Pune’s KEM Hospital is set to turn 110 years old on October 4 and its management now plans to build new facilities, including new critical care centres, operation theatres and patient rooms. A new multi-storey parking building is already at the hospital.
“Many believe that the KEM is a government hospital, but it is an institution run by a public charitable trust, KEM Hospital Society. Today it has almost 600 beds, and for many years, it was the largest general hospital in Pune after Sassoon Hospital. It offers tertiary level care, has all the important specialities and is a teaching institution with a flourishing rural health centre and hospital,” Dr Farrokh Wadia, 85, a trustee of the hospital, told The Indian Express. Wadia, who pioneered nephrology services in Pune, continues to work in the hospital under the leadership of medical director Dr K J Coyaji.
Dr Madhur Rao, senior deputy medical administrator at KEM Hospital, said that substantial amounts are given as concessions across bills of underprivileged patients every month.
Dr Wadia recalled that the effort of setting up the hospital began in 1912 when a prominent local citizen Sardar Moodliar presented a piece of land and funds to create a maternity home. More funds were collected in memory of King Edward VII. By 1914, a tiny four-bed maternity home came up in Rasta Peth.
The beds increased to double the number by 1917, with another eight added by 1920. Prominent individual donors during that time included the Pudumjee family and Sir Vithaldas Thakersey. The present generations of the Moodliar and Pudumjee families are still closely associated with the hospital, Dr Wadia said.
By 1944, the hospital had 40 women’s beds and several wards. Around this time, the chief medical officer Dr Putlibai Vakil retired and the youthful Dr Banoo Coyaji came in. Her story is well known; how she had come on board as a locum for six months but stayed to guide and nurture the hospital for 55 years.
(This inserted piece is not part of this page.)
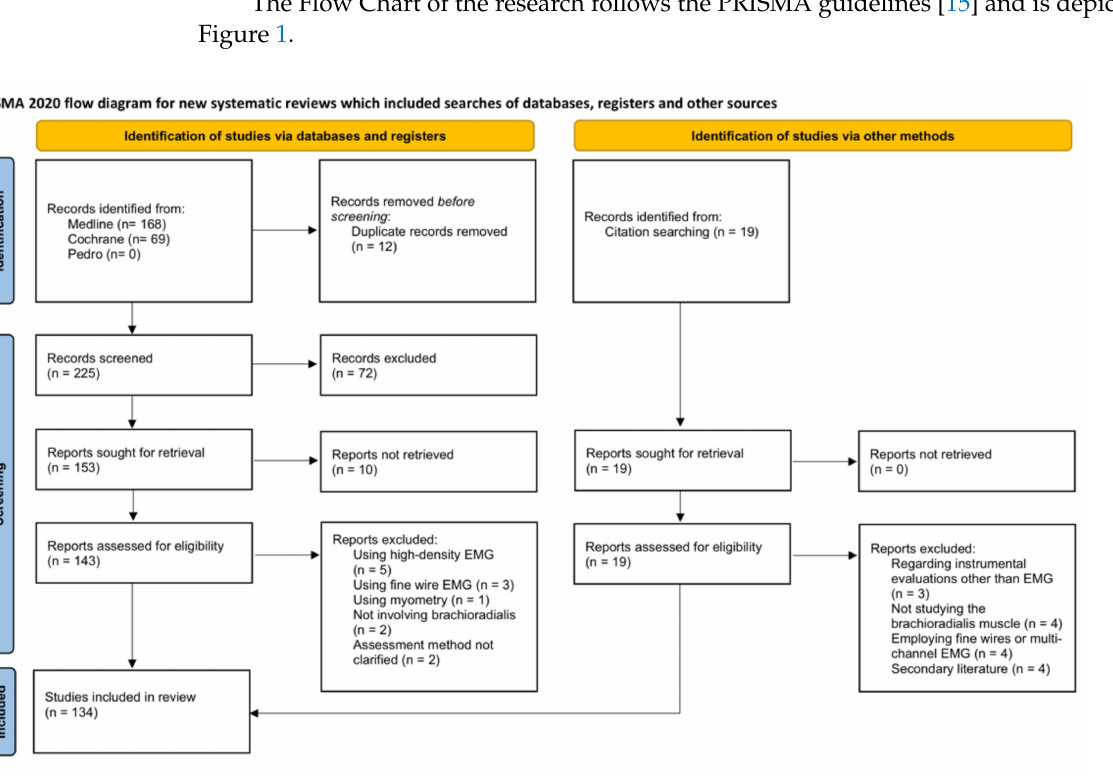
Figure 1. Flow chart of the literature search on surface electromyography of the brachioradialis muscle.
Dr Coyaji brought with her the qualities of vision, dynamism and hard work which propelled the hospital to the highest standards of care, D Wadia said. Over the next 20 years, the hospital grew and by 1967, other specialities came in and it was set on the path of becoming a general multi-specialty hospital admitting men and children too.
In the early 1970s, small intensive care and dialysis units were set up. “Our unit for several years was the only one providing dialysis services for Pune and surrounding areas,” Dr Wadia said. The early ’70s also saw innovative and pioneering changes to the field of gynaecology and obstetrics under the leadership of Dr Kurus Coyaji, establishing the KEM hospital as a referral centre for high-risk obstetrics across the state. Pioneers in the fields of surgery, paediatric surgery, anaesthesia and respiratory medicine took the hospital to new heights.
“Our benefactors came from all communities and segments of society, both from here and abroad, and gave without thought of return. This makes us feel that KEM has been truly a community hospital,” Dr Wadia said.